◆ **WORK REQUEST**: Find the string "more" in the data, then copy every line where it is found.

◆ **MATERIAL FOR THE TASK**:

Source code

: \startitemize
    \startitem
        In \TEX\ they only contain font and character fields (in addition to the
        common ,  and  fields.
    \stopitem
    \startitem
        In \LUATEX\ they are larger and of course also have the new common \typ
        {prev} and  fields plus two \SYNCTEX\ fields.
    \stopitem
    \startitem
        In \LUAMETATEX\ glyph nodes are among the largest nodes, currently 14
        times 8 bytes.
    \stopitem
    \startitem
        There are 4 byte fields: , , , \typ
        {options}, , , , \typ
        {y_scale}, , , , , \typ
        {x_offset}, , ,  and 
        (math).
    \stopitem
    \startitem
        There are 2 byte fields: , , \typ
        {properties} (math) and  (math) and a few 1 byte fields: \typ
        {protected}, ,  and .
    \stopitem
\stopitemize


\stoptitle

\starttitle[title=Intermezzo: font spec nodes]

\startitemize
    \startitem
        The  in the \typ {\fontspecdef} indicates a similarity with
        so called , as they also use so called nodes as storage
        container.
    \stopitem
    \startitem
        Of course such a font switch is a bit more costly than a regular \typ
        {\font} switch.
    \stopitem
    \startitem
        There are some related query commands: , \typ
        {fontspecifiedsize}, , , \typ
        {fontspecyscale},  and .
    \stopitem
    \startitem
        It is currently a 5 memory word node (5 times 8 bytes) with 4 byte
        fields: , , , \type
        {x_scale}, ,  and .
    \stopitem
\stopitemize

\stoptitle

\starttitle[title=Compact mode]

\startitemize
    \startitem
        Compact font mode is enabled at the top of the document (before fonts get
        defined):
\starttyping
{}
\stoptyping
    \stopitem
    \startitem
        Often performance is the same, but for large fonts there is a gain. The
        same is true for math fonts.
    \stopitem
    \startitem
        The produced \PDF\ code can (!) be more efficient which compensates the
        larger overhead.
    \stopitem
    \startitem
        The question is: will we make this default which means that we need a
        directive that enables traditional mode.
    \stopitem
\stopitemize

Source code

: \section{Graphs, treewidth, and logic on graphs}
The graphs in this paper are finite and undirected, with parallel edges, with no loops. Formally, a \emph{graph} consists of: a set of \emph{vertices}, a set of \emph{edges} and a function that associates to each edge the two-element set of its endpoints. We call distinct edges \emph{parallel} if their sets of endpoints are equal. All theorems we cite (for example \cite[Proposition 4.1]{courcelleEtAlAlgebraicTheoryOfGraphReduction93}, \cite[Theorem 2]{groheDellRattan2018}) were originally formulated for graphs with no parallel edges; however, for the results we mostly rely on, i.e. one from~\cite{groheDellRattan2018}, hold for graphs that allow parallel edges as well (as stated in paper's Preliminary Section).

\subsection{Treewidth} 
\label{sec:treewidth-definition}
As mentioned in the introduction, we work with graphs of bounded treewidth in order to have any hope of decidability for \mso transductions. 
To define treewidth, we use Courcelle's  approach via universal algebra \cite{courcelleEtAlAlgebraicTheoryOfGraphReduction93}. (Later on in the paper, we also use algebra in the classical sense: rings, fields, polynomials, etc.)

◆ **PROBLEM SOLUTION**:
        Of course such a font switch is a bit more costly than a regular \typ
        The produced \PDF\ code can (!) be more efficient which compensates the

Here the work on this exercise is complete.